Saat berada di dalam atraksi seorang pawang hanya mengambil seekor
bebek dan sebuah tongkat. Pawang tersebut berteriak dan memanggil buaya yang
bernama Jack dan baron sambil memukul-mukul tongkat kedalam tepi air.
seketika muncul buaya tersebut dan mendekat ke sisi sebelah kiri dimana pawang
buaya berada.
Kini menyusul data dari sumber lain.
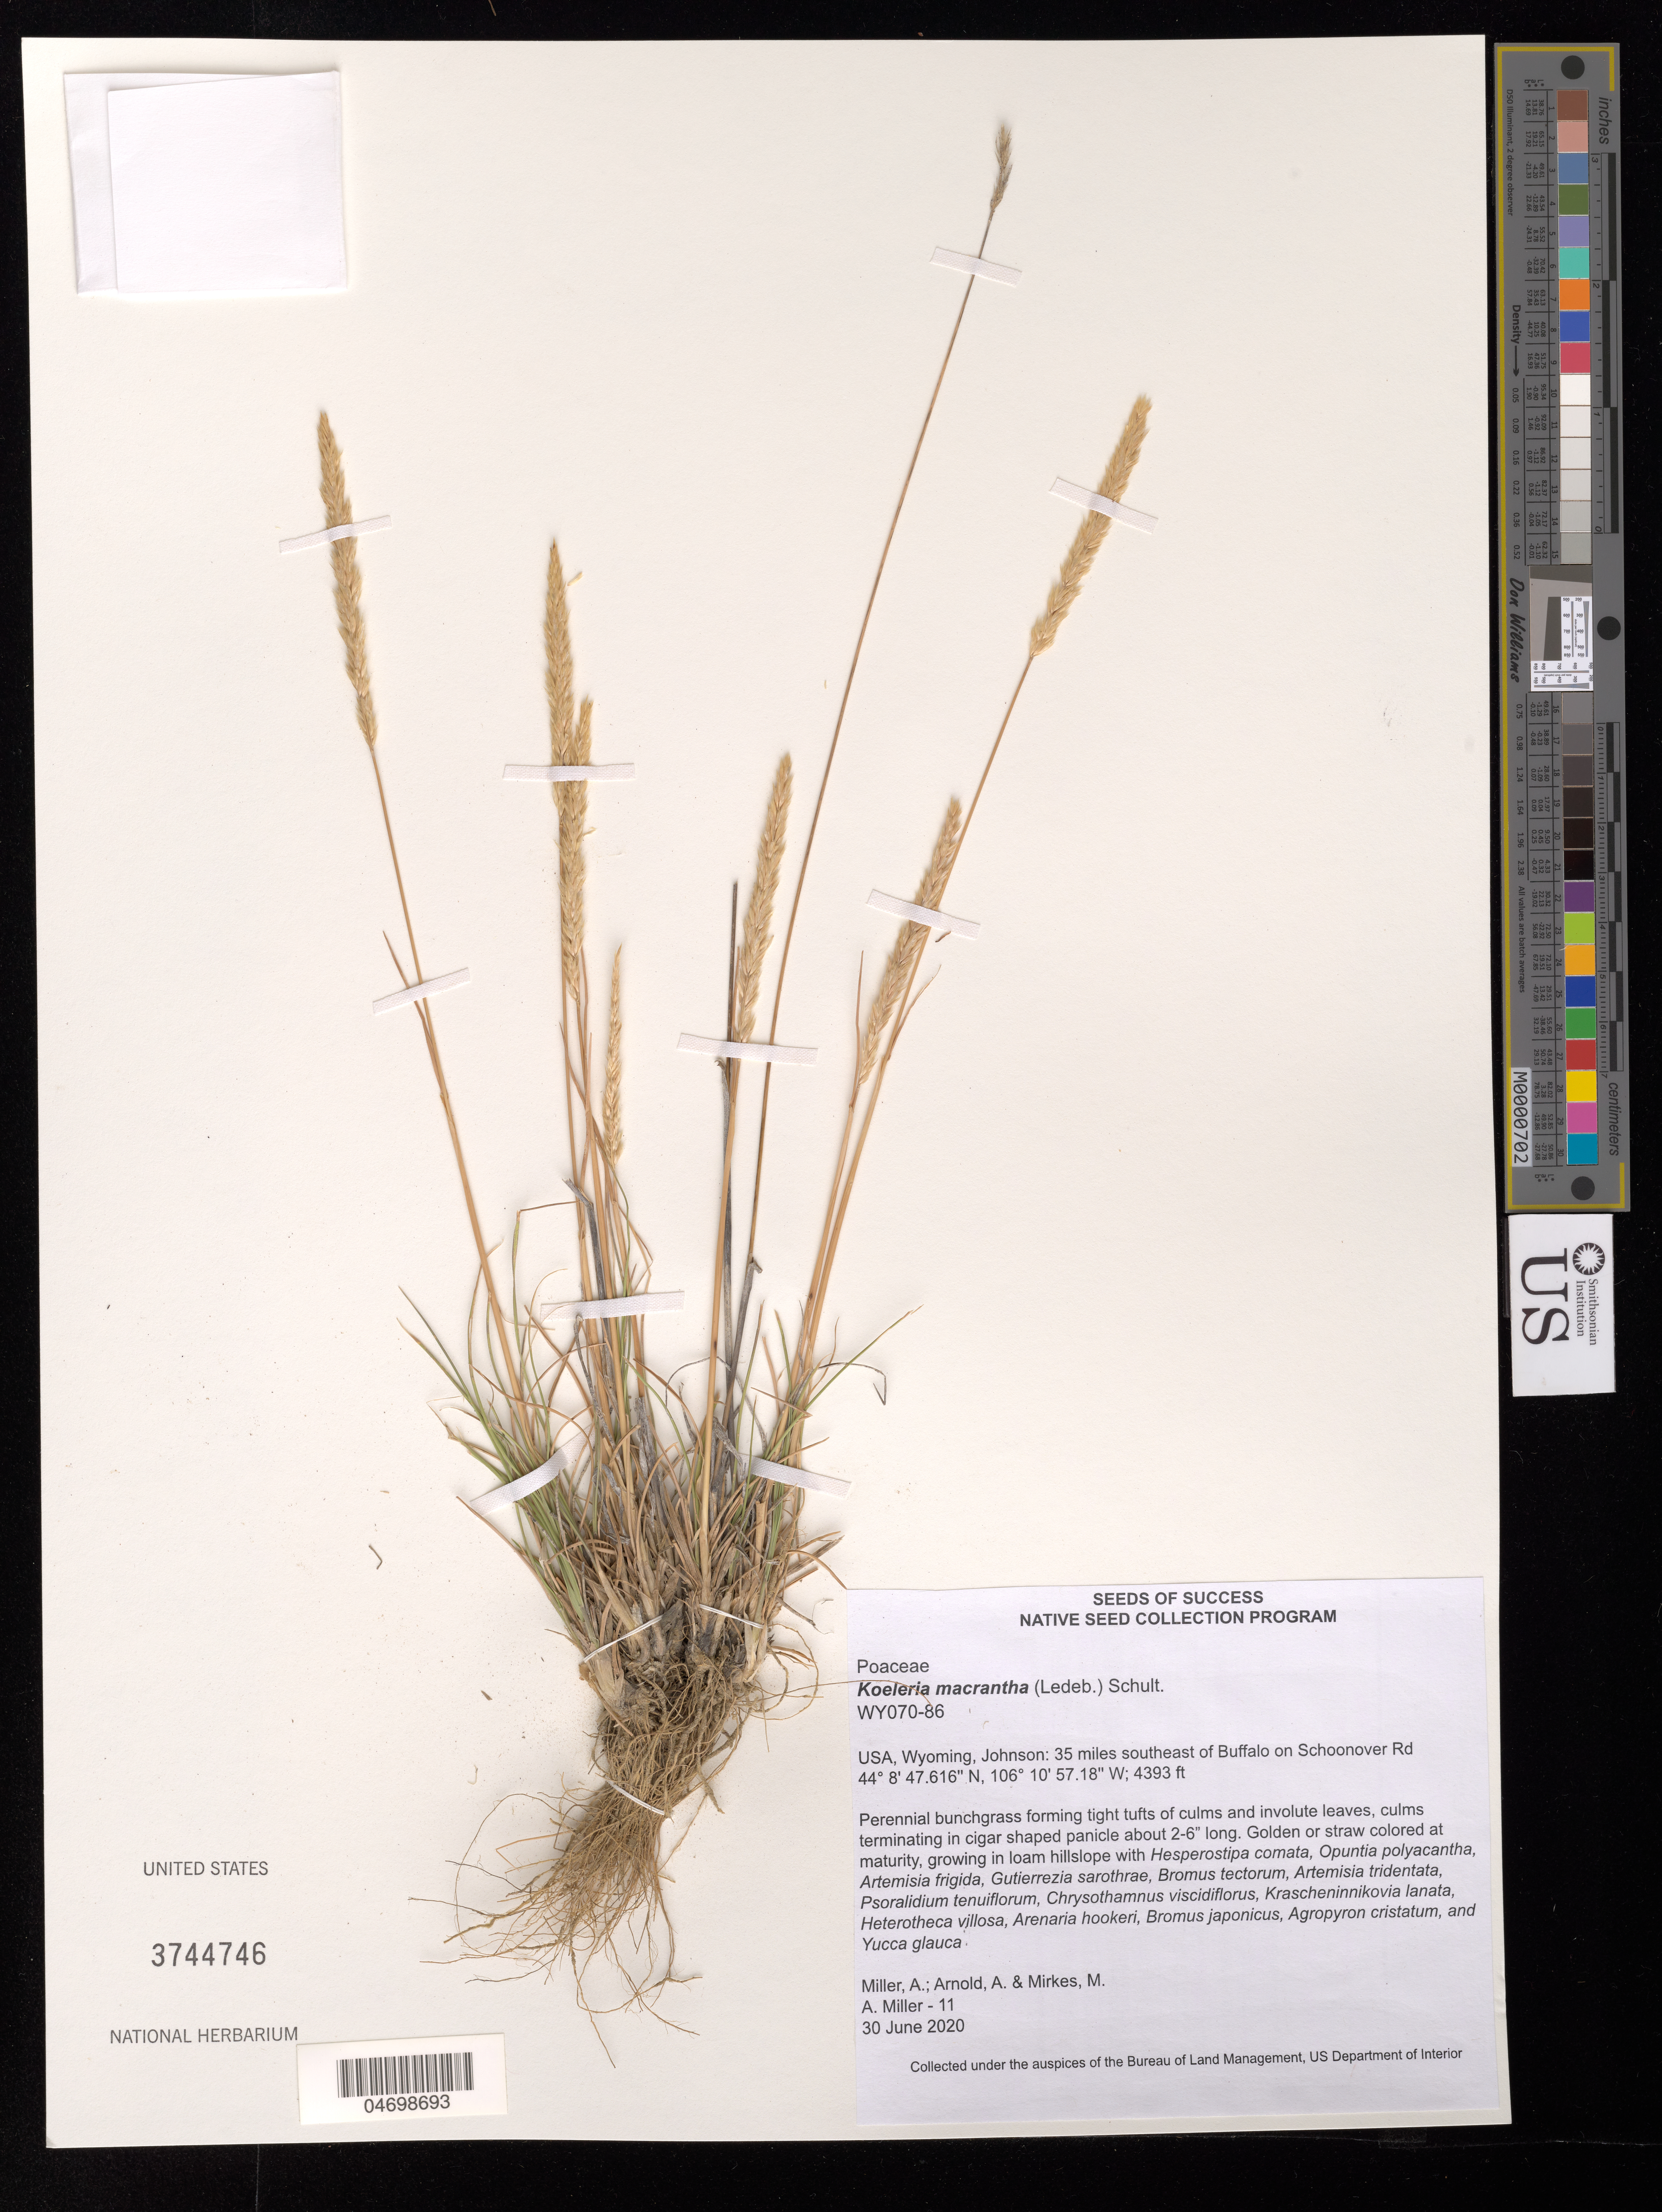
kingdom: Plantae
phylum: Tracheophyta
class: Liliopsida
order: Poales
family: Poaceae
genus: Koeleria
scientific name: Koeleria macrantha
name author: (Ledeb.) Schult.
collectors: A. Miller, A. Arnold & M. Mirkes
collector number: WY070-86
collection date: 2020-06-30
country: United States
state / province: Wyoming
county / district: Johnson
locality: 35 mi. SE of Buffalo on Schoonover Rd.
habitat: Hillslope, loam soil. With Arenaria hookeri, Artemisia frigida, Bromus tectorum, etc.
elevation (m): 1339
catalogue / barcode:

Oleh karena itu yang di gunakan saat hendak interaksi pada buaya
pawang di Blanakan hanya memakai teknik dan teori saat mau interkasinya.
19
2.3.3 Pariwisata
Menurut Kamus Besar Bahasa Indonesia, pengertian wisata adalah
bepergian secara bersama-sama dengan tujuan untuk bersenang-senang,
menambah pengetahuan, dan lain-lain. Selain itu juga dapat diartikan sebagai
bertamasya atau piknik. Dalam Penangkaran Buaya Blanakan subang di tempat
ini menyediakan pengunjung untuk bertamasya sambil nambah pengetahuan
lingkungan sekitar seperti memahami hutan mangrove, cara pembudidayaan
buaya dan bisa ineraksi langsung dengan para nelayan di muara sungai.
2.3.4 Bisnis
Pariwisata dari sudut pandang bisnis ialah untuk memfokuskan pada
kaitan barang dan jasa hingga bisa memfasilitasi perjalanan wisata secara
bersamaan. Menurut smith (Seaton dan Bennett 1996) mendefinisikan pariwisata
sebagai kumpulan usaha yang menyediakan barang dan jasa untuk memfasilitasi
kegiatan bisnis, bersenang-senang dan memanfaatkan waktu luang yang d lakukan
jauh dari lingkungan tempat tinggalnya.
2.3.5 Edukasi
Menurut jafar (Gartner 1996) mendefinisikan pariwisata ialah sebagai
studi yang mempelajari perjalanan manusia keluar dari lingkungannya, juga
termasuk yang merespon kebutuhan manusia yang melakukan perjalanan, lebih
jauh lagi dampak yng di timbulkan oleh pelaku perjalanan maupun industrti
terhadap lingkungan sosial budaya, ekonomi, maupun lingkungan fisik setempat.
20
2.3.6 Ekowisata
Menurut Tanaya, Rudiyarto (2014) menuliskan dalam jurnalnya
Ekowisata atau ekoturisme merupakan salah satu kegiatan pariwisata yang
berwawasan lingkungan dengan mengutamakan aspek konservasi alam, aspek
pemberdayaa Dowling (1996, dalam Hill & Gale, 2009) menyatakan bahwa
ekowisata dapat dilihat berdasarkan keterkaitannya dengan 5 elemen inti, yaitu
bersifat alami, berkelanjutan secara ekologis, lingkungannya bersifat edukatif,
menguntungkan masyarakat lokal, dan menciptakan kepuasan wisatawan.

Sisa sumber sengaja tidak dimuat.